Restate the entries below in full, exactly as they read, but without pictures.

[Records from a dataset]
==============================

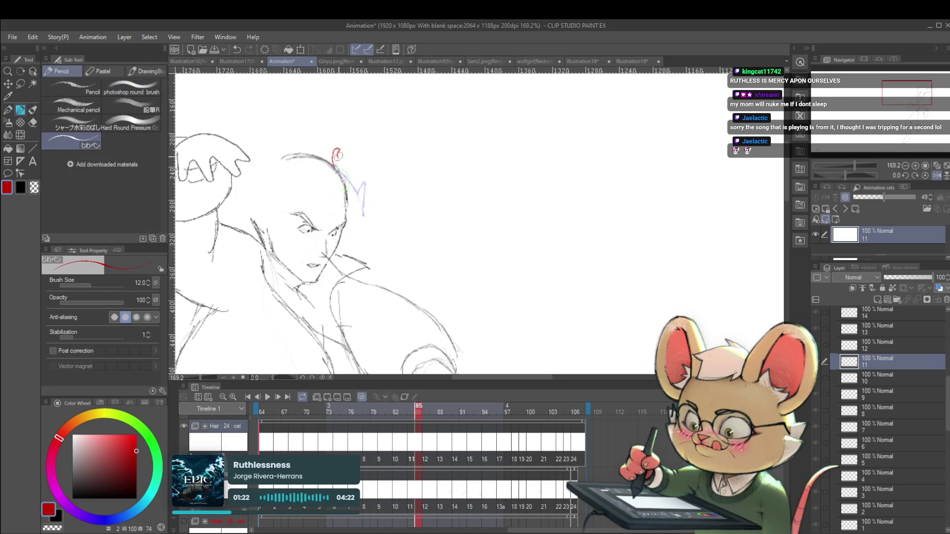
{"action": "left_click_drag", "start_coordinate": [340, 164], "coordinate": [345, 170]}
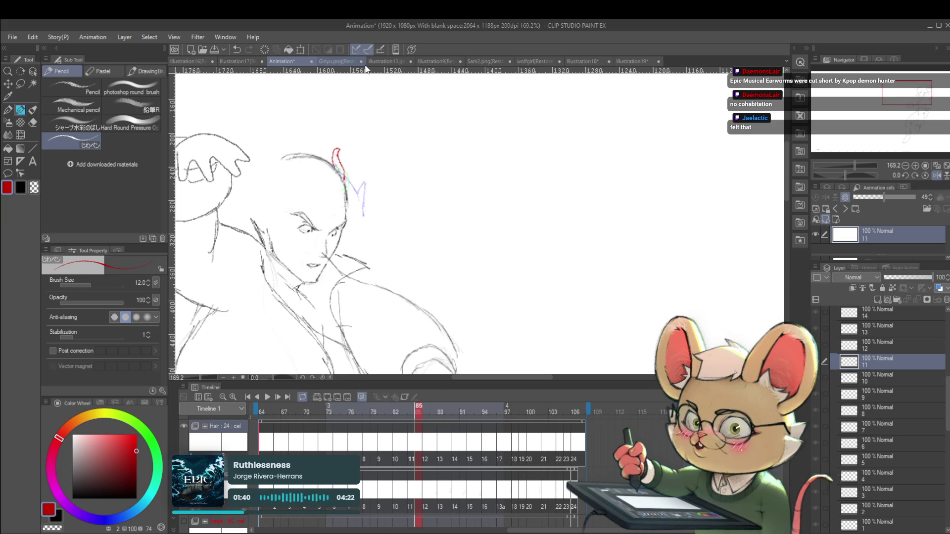
Check the neighbouring frames, then draw a red hair strand above the head on cel 12
{"action": "key", "text": "Left"}
{"action": "key", "text": "Right"}
{"action": "key", "text": "Left"}
{"action": "key", "text": "Left"}
{"action": "key", "text": "Right"}
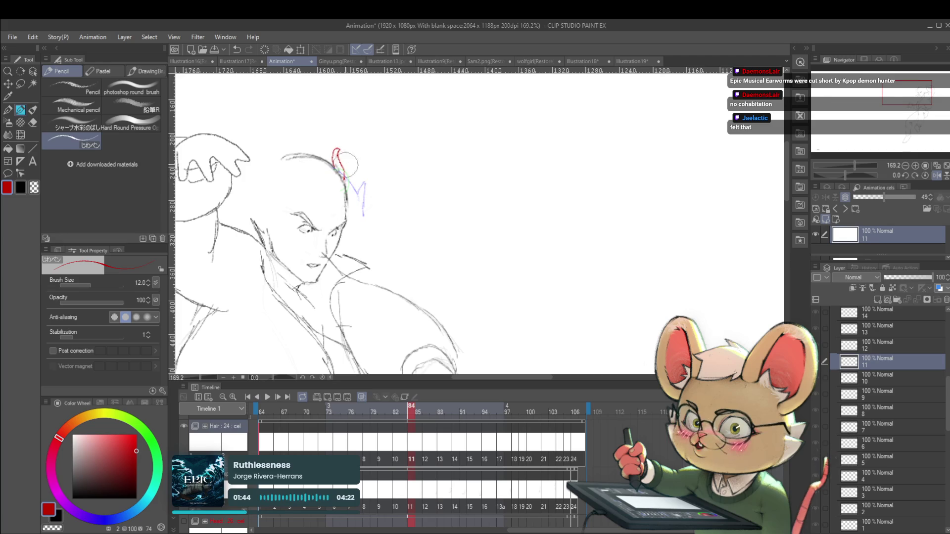
{"action": "key", "text": "Right"}
{"action": "key", "text": "Right"}
{"action": "key", "text": "Right"}
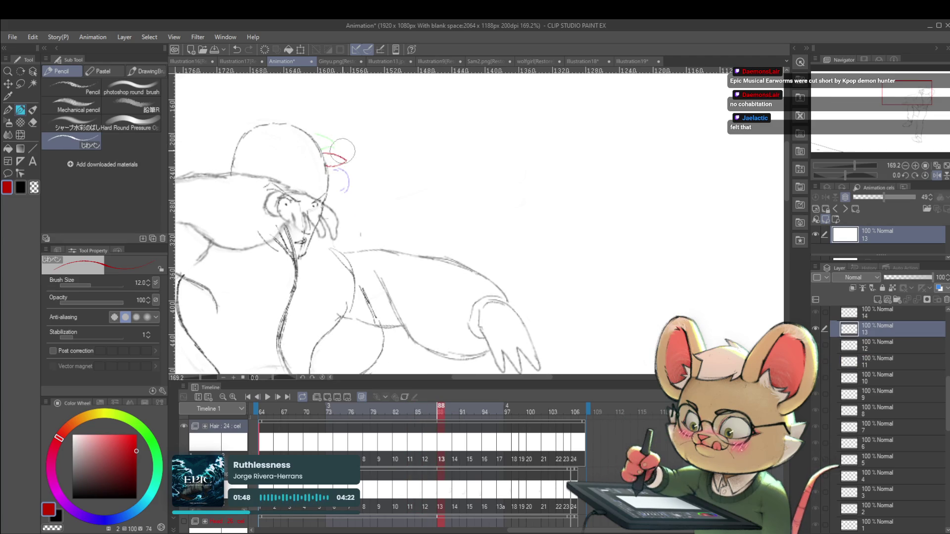
{"action": "left_click_drag", "start_coordinate": [317, 141], "coordinate": [319, 125]}
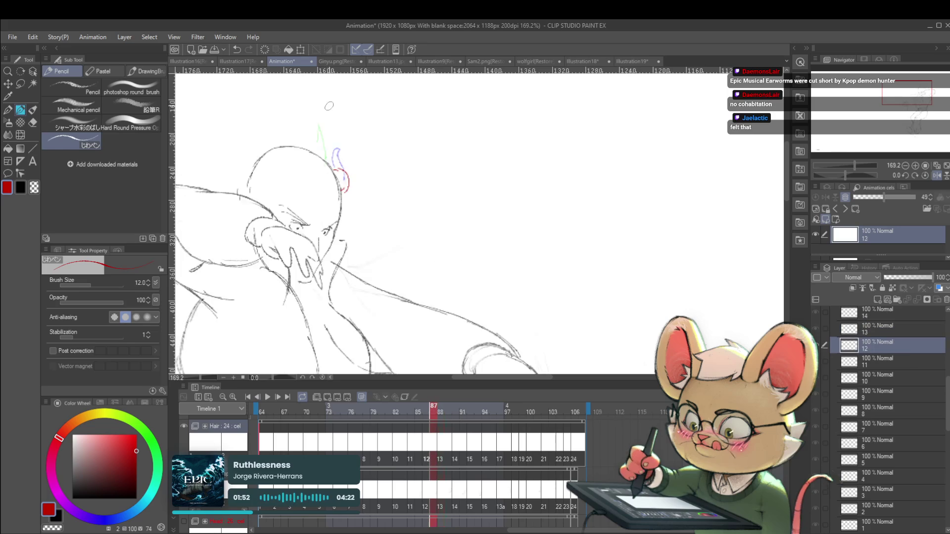
Draw red strands along the hair spike on cels 14 and 15
{"action": "key", "text": "Right"}
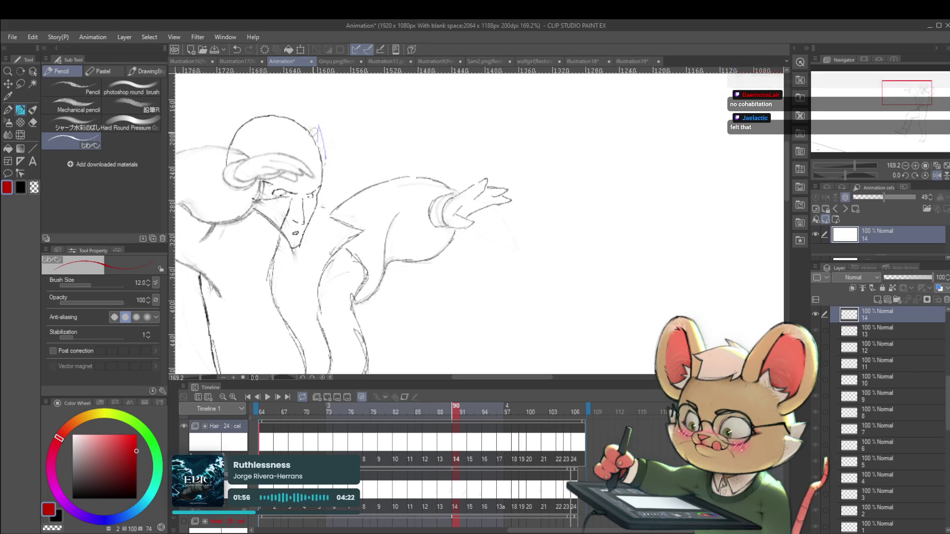
{"action": "left_click_drag", "start_coordinate": [315, 122], "coordinate": [324, 159]}
{"action": "key", "text": "Left"}
{"action": "key", "text": "Right"}
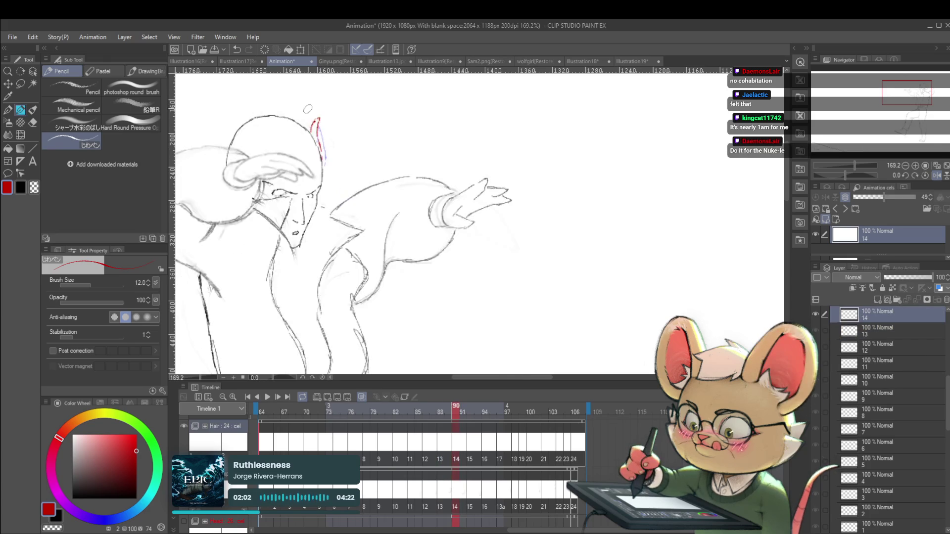
{"action": "key", "text": "Right"}
{"action": "key", "text": "Right"}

==============================

RESPONSE TO THE EXERCISE |
{"action": "left_click_drag", "start_coordinate": [340, 164], "coordinate": [345, 170]}
Check the neighbouring frames, then draw a red hair strand above the head on cel 12
{"action": "key", "text": "Left"}
{"action": "key", "text": "Right"}
{"action": "key", "text": "Left"}
{"action": "key", "text": "Left"}
{"action": "key", "text": "Right"}
{"action": "key", "text": "Right"}
{"action": "key", "text": "Right"}
{"action": "key", "text": "Right"}
{"action": "left_click_drag", "start_coordinate": [317, 141], "coordinate": [319, 125]}
Draw red strands along the hair spike on cels 14 and 15
{"action": "key", "text": "Right"}
{"action": "left_click_drag", "start_coordinate": [315, 122], "coordinate": [324, 159]}
{"action": "key", "text": "Left"}
{"action": "key", "text": "Right"}
{"action": "key", "text": "Right"}
{"action": "key", "text": "Right"}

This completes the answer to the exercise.